Coach Anthony Powell doesn’t mind spending the extra time to help his team—even if his team is a team of one.
Gianna Short started swimming for Powell after joining USA Swimming in 2015. At Gianna’s first swim meet under Powell, her father, Jeff Short learned that Gianna was the only swimmer who came to represent Powell’s team.
“Right there I knew he was special,” Jeffrey Short said. “He took the time out of his busy weekend to coach my daughter in a USA Swim meet when he was not getting paid.

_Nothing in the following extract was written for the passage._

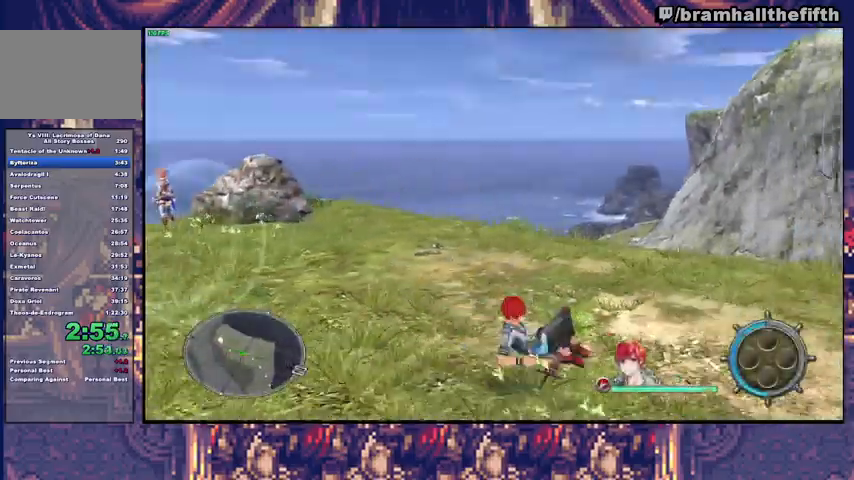
{"dt_ms": 500, "buttons": [], "left_stick": "down", "right_stick": "center", "events": [[33, "left_stick", "down"], [167, "TRIANGLE", "down"], [233, "TRIANGLE", "up"]]}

He was doing this strictly out of the love of the sport, and to help my daughter get faster.
A Front Line Coach
At a recent swim meet in Fort Washington, Pa, Powell walked back and forth on the pool deck, cheering his swimmers on.
“My coaching style is to be a front line coach,” Powell said. “I want my kids to feel a part of something. I want them to understand that we are a team and I am their biggest supporter. ”
Powell’s interest in coaching began when he became a volunteer coach for a semi-professional football team while working at the Willow Grove Naval Base. He and his wife, Dawn have two sons, Anthony Jr, age 9, and Andrew, age 3. Powell said that the opportunity to begin coaching presented itself when he taught Anthony Jr., who has Autism how to swim. He continues that tradition, as he is now teaching Andrew how to swim.
A non-stop coaching season
Powell busies himself by coaching year round. He coaches a USA Swim team throughout the year, as well as a summer team at the Somerton Springs Swim Club. During the fall and spring he is also a volunteer coach with the Special Olympics.
“You can never tell how far a child will go based on how they start their swimming career.” said Powell, a former Junior Olympian Champion. “But if you show them you believe in them, they will begin to have that same belief in themselves. Very soon they will begin to do extraordinary things far beyond what anyone would have imagined. My parents were great examples that you had to be a hardworking person to be productive in the world. I took those lessons with me throughout my swimming career and into adulthood,” he said.
Preparing the way for young swimmers
Powell, a graduate of Roman Catholic High School, earned a swim scholarship to Clarion University. Powell swam with the Philadelphia Department of Recreation (PDR) swim team for 15 years and seven years under Coach Jim Ellis on the US National team.
Many of Powell’s swimmers placed in the top three in their meets; over half have qualified for the Junior Olympics. Powell’s USA Swim team swims as individual swimmers, not as a sanctioned team. This year Powell said he is in a position to start his own USA Swim team–Northeast Swimming at AFC.
“His coaching style is unique,” Short said. “I had seen what he was willing to do for my daughter and how her times had improved. Sometimes I think the man is not only good in the water, but that he may actually walk on it when it comes to coaching swimmers.”
Powell may not be able to walk on water—but the sky’s the limit.